WHAT THIS TASK INVOLVES: Please write out every line of text in the data below without changing anything, and leave the pictures out.

·····

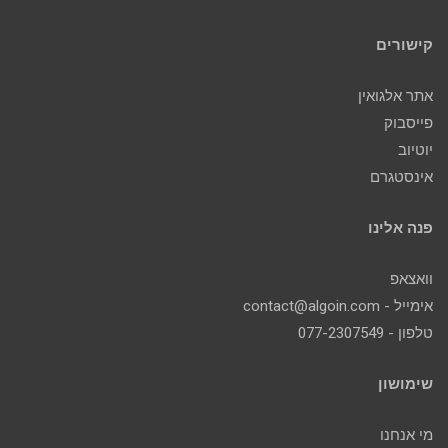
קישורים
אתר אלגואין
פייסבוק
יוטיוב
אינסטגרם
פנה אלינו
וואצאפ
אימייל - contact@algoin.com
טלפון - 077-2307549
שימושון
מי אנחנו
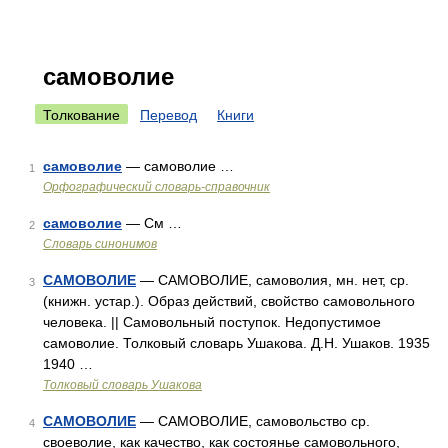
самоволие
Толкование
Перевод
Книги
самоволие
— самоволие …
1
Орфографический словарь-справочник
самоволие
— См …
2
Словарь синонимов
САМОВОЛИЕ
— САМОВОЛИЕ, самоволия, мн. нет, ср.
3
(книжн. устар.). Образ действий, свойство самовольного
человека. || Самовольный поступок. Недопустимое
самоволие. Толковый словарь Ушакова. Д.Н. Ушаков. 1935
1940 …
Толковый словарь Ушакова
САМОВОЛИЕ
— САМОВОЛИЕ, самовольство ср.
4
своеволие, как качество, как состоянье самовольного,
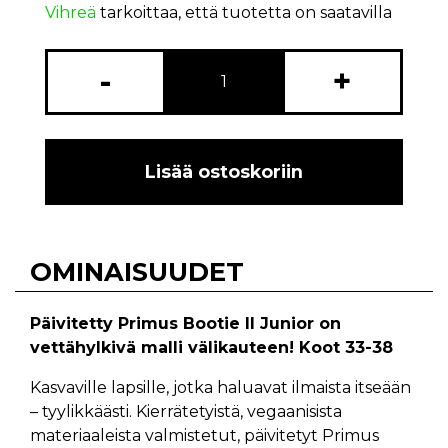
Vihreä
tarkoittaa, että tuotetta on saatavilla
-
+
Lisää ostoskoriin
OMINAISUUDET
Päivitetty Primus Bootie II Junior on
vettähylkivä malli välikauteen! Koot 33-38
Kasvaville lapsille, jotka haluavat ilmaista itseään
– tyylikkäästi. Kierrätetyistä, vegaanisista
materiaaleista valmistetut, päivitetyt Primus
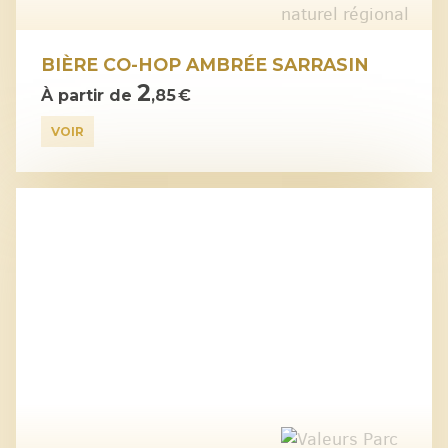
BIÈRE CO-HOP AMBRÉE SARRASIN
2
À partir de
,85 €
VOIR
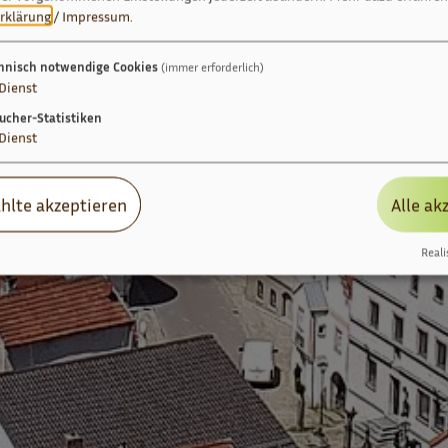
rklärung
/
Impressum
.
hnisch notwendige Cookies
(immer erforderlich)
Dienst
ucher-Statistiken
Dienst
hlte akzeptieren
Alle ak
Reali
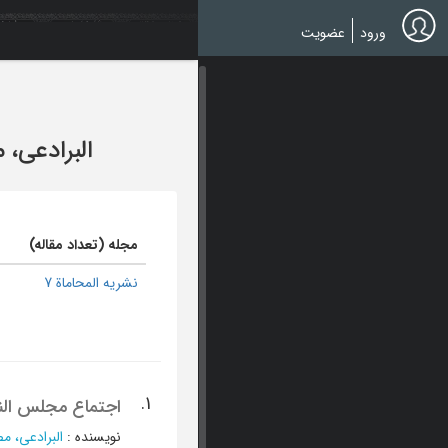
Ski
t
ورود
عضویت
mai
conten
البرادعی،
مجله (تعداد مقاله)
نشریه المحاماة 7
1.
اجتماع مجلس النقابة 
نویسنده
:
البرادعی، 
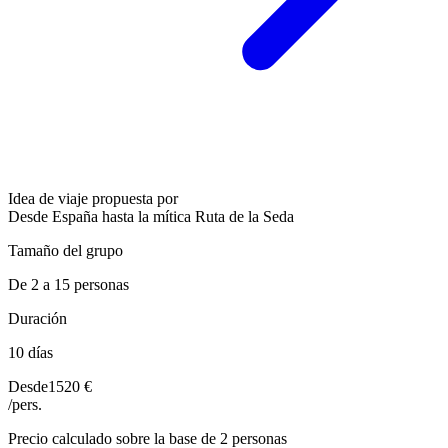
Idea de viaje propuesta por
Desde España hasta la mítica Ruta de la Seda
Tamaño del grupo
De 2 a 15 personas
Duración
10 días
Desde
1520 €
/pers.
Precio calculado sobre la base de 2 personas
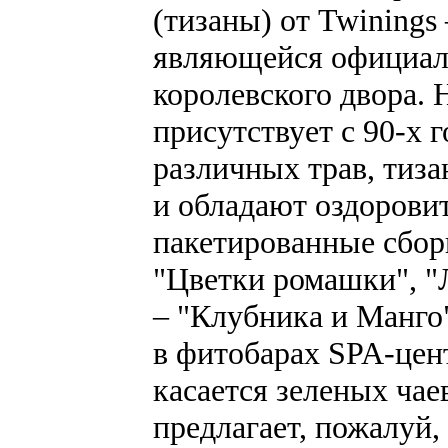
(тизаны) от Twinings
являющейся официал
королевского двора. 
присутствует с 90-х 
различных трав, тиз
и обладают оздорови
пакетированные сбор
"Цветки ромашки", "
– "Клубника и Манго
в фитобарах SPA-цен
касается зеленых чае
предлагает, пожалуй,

·····

RESPONSE AREA:
קישורים
אתר אלגואין
פייסבוק
יוטיוב
אינסטגרם
פנה אלינו
וואצאפ
אימייל - contact@algoin.com
טלפון - 077-2307549
שימושון
מי אנחנו
самоволие
Толкование
Перевод
Книги
самоволие
— самоволие …
1
Орфографический словарь-справочник
самоволие
— См …
2
Словарь синонимов
САМОВОЛИЕ
— САМОВОЛИЕ, самоволия, мн. нет, ср.
3
(книжн. устар.). Образ действий, свойство самовольного
человека. || Самовольный поступок. Недопустимое
самоволие. Толковый словарь Ушакова. Д.Н. Ушаков. 1935
1940 …
Толковый словарь Ушакова
САМОВОЛИЕ
— САМОВОЛИЕ, самовольство ср.
4
своеволие, как качество, как состоянье самовольного,
Vihreä
tarkoittaa, että tuotetta on saatavilla
-
+
Lisää ostoskoriin
OMINAISUUDET
Päivitetty Primus Bootie II Junior on
vettähylkivä malli välikauteen! Koot 33-38
Kasvaville lapsille, jotka haluavat ilmaista itseään
– tyylikkäästi. Kierrätetyistä, vegaanisista
materiaaleista valmistetut, päivitetyt Primus
BIÈRE CO-HOP AMBRÉE SARRASIN
2
À partir de
,85 €
VOIR
rklärung
/
Impressum
.
hnisch notwendige Cookies
(immer erforderlich)
Dienst
ucher-Statistiken
Dienst
hlte akzeptieren
Alle ak
Reali
Ski
t
ورود
عضویت
mai
conten
البرادعی،
مجله (تعداد مقاله)
نشریه المحاماة 7
1.
اجتماع مجلس النقابة 
نویسنده
:
البرادعی، 
Idea de viaje propuesta por
Desde España hasta la mítica Ruta de la Seda
Tamaño del grupo
De 2 a 15 personas
Duración
10 días
Desde
1520 €
/pers.
Precio calculado sobre la base de 2 personas
(тизаны) от Twinings
являющейся официал
королевского двора. 
присутствует с 90-х 
различных трав, тиз
и обладают оздорови
пакетированные сбор
"Цветки ромашки", "
– "Клубника и Манго
в фитобарах SPA-цен
касается зеленых чае
предлагает, пожалуй,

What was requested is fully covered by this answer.